Blog by Richard Williams Jr.
Last night I had the privilege once again of speaking at the Rockbridge Civil War Roundtable in Lexington, Virginia. The meeting was held in the basement of the Marshall Museum on the grounds at VMI.
As I was unloading a box of books and taking this picture, Colonel Keith Gibson (who serves as director of the VMI museum) stepped out of the shadows and surprised me, offering to help me carry some books inside. He also gave me an impromptu history lesson on the Corps of Cadets lowering the flags at 7 every evening -as they were doing when I took this photo. He told me that he believed VMI was the only military installation (school?) left in the United States that still used a live bugler for this ceremony. Here’s what the VMI website has to say about this ceremony:
For over 150 years, the VMI buglers have been a crucial part of the Institute. They announce oncoming formations, play Reveille for the beginning of the military day and raising the colors, “Retreat” and “To the Colors” to announce the end of the military duty day and lower the flags, and finally at CQRB and Taps. Their role is of utmost importance to the Institute by keeping cadets informed of formation and class period beginnings and endings.

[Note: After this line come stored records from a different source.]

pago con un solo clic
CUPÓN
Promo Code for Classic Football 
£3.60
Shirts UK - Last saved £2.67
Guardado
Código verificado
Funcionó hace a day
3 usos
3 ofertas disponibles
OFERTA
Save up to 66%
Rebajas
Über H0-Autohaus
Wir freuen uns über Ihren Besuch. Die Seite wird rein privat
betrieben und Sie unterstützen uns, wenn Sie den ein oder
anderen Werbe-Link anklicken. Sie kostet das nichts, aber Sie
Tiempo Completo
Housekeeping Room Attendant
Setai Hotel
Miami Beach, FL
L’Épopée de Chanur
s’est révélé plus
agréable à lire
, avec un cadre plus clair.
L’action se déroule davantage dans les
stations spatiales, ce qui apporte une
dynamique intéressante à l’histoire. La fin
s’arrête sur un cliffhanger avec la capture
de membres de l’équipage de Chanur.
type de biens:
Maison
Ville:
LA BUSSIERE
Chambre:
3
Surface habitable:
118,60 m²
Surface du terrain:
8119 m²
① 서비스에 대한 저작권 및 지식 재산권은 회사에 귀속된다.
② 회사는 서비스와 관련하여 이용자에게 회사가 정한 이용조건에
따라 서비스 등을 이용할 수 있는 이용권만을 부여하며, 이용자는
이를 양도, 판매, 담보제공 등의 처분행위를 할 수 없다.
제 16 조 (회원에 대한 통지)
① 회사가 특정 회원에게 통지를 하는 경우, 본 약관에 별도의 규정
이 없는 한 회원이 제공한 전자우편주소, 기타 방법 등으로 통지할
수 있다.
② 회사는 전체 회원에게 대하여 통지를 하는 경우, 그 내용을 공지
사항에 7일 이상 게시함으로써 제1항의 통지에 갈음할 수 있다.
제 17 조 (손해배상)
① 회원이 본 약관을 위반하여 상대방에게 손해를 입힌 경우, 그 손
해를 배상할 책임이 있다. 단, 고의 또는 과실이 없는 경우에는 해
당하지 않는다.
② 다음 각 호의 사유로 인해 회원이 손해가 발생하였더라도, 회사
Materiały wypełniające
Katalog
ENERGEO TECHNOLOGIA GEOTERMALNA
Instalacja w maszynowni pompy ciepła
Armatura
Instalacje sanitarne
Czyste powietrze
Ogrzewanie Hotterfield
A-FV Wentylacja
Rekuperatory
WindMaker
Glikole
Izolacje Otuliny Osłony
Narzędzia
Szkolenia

Every cadet is required to report for this and a cannon is fired as a salute just before the flags are lowered. Colonel Gibson said this has been performed every night since the time Jackson taught at VMI. It was one of those surreal moments I will always remember- standing there, the VMI lights and the moon rising over the barracks casting shadows – taking it all in with Colonel Gibson saluting the lowering of the flags. Truly memorable.
My topic was: Dr. Lylburn Downing & Stonewall Jackson: Two of Lexington, Virginia’s Favorite Sons. I’ll post part of my talk at some point in the future. It was taken from chapter 5 of my book about Stonewall Jackson and his black Sunday school class.